[meteorite-list] Tracking Cameras in Australia Aim to Unlock Meteorite Mysteries

Ron Baalke baalke at zagami.jpl.nasa.gov
Tue Nov 12 14:10:41 EST 2013



http://www.abc.net.au/local/stories/2013/11/12/3889197.htm 

Tracking cameras aim to unlock meteorite mysteries
By Eloise Fuss
Australian Broadcasting Corporation (ABC)
November 12, 2013

"The ones that people normally call shooting stars are often really really 
small, just sand grains that come into our atmosphere," explains Professor 
Phil Bland. "The bigger things that you see, the bright fireballs are 
from chunks of rock, those are meteorites."

Curtin University researcher Phil Bland is an expert when it comes to 
meteorites, but he's hoping a new project tracking meteors across the 
Australian sky will help uncover more about their mystifying origins.

"There's something like 50,000 meteorites now in collections around the 
world and people do a ton of science on those and go to great lengths 
to collect them. But we only really know where 14 or 15 of them out of 
that 50,000 come from in the solar system."

Mr Bland says they're getting closer to finding an answer. He has just 
returned from a research trip to the Nullarbor, as part of his project 
placing a network of meteor tracking cameras through regional and remote 
areas of Australia.

"Basically they'll be taking pictures of the night sky continuously, so 
we can track everything that comes through the atmosphere."

He said this work will cover about a third of Australia when it's done, 
and enable researchers to better identify where the meteorites originate 
from and land.

"If you imagine you've got a little triangle of cameras in different positions 
and they can see all the sky, they'll see that fireball from different 
orientations.

"You can triangulate exactly where it is in the atmosphere based on those 
observations."

Mr Bland said the project extends far beyond just collecting rocks, as 
meteors offer broader planetary science insights.

"The reason we started it is meteorites are the oldest rocks that we have," 
Mr Bland explained.

"They formed in the first few million years after the solar system itself, 
and so they can tell us things about how planets like the earth formed 
from dust and gas, and there's a whole load of questions that are still 
unanswered about that."

He said around ten sizable rocks per million square kilometres land in 
Australia each year, so in Western Australian that's around 20 rocks falling 
annually that are more than a kilogram in size.

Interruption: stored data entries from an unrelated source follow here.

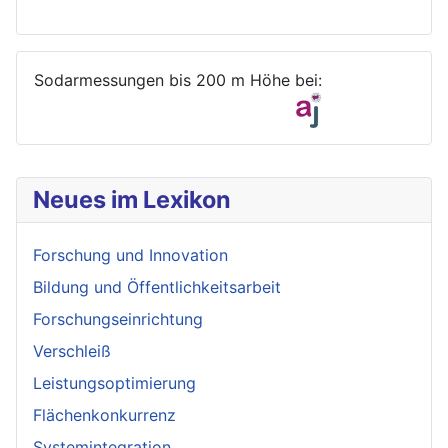
Sodarmessungen bis 200 m Höhe bei:
Neues im Lexikon
Forschung und Innovation
Bildung und Öffentlichkeitsarbeit
Forschungseinrichtung
Verschleiß
Leistungsoptimierung
Flächenkonkurrenz
Systemintegration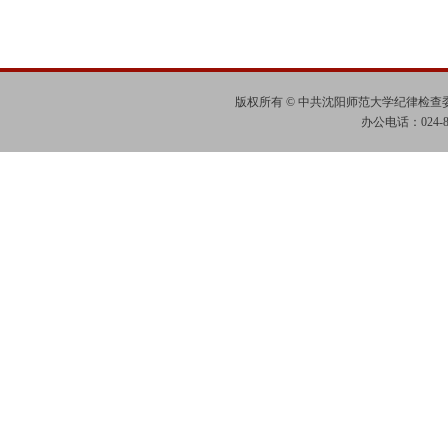
版权所有 © 中共沈阳师范大学纪律检
办公电话：024-865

"The rocks that fall to earth, some are stony, a lot like terrestrial 
rocks or basalt. A large number have little chunks of metal inside of 
them, and a few have solid chunks of iron, nickel and metal."

He's hoping the new camera system enables researchers to collect two times 
as many fallen asteroids, and consequently uncover more information about 
these intergalactic rocks.

"It's always a beautiful thing when you see a fireball come through the 
atmosphere and you're lying out there in the desert- you see one of these 
things and it just blows you away.

"But the science, knowing that came from out beyond the orbit of Pluto 
and hit the top of the atmosphere at 60km a second and formed 4.5 billion 
years ago, that adds to that wonder and I love that."

Mr Bland told ABC News a smart phone app is also being used to augment 
the camera network program. He said the university wants to engage any 
people interested in astronomy to use the Fireballs in the Sky app so 
they can record their own meteor experience and share the data.